__REQUEST__:
Below are records with pictures. Reproduce exactly the lines from the line with "マネックス人生100年デザイン" to the line with "itas contactar conmigo?", inclusive, and leave each picture out.

Saved entries
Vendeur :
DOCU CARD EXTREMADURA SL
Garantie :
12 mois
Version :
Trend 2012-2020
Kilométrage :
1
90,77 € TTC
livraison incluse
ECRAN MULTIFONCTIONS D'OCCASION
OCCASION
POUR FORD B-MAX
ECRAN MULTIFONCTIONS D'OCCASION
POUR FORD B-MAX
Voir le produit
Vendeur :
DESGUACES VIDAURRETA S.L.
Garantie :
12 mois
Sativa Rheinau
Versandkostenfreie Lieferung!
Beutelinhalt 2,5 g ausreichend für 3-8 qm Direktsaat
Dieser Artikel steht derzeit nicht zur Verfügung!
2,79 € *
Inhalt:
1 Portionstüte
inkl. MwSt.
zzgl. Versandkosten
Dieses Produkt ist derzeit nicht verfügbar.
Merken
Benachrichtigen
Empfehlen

* * *

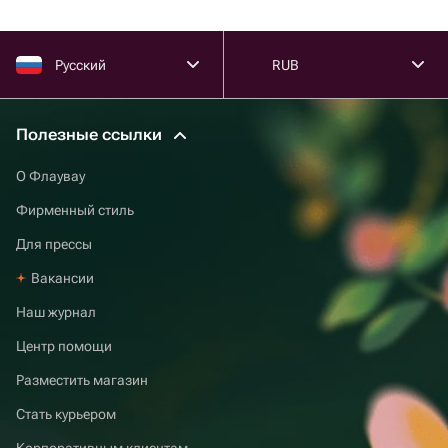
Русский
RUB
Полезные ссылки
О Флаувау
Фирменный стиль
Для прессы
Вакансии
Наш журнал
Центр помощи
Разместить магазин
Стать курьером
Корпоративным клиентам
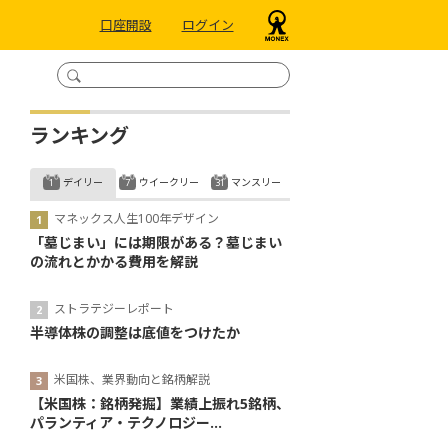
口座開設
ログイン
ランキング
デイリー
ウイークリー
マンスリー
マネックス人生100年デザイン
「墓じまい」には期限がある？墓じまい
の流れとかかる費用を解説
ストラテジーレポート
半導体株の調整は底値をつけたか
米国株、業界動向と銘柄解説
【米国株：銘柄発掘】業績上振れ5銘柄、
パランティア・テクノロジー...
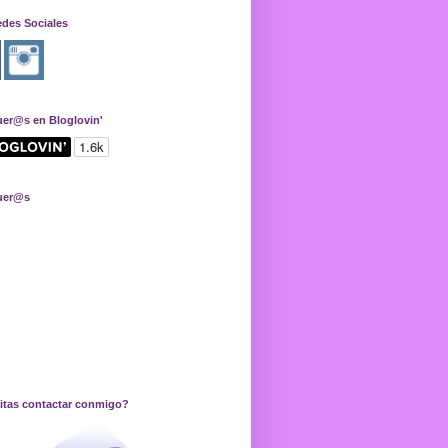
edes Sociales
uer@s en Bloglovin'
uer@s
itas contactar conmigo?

__ANSWER BELOW__:
マネックス人生100年デザイン
「墓じまい」には期限がある？墓じまい
の流れとかかる費用を解説
ストラテジーレポート
半導体株の調整は底値をつけたか
米国株、業界動向と銘柄解説
【米国株：銘柄発掘】業績上振れ5銘柄、
パランティア・テクノロジー...
edes Sociales
uer@s en Bloglovin'
uer@s
itas contactar conmigo?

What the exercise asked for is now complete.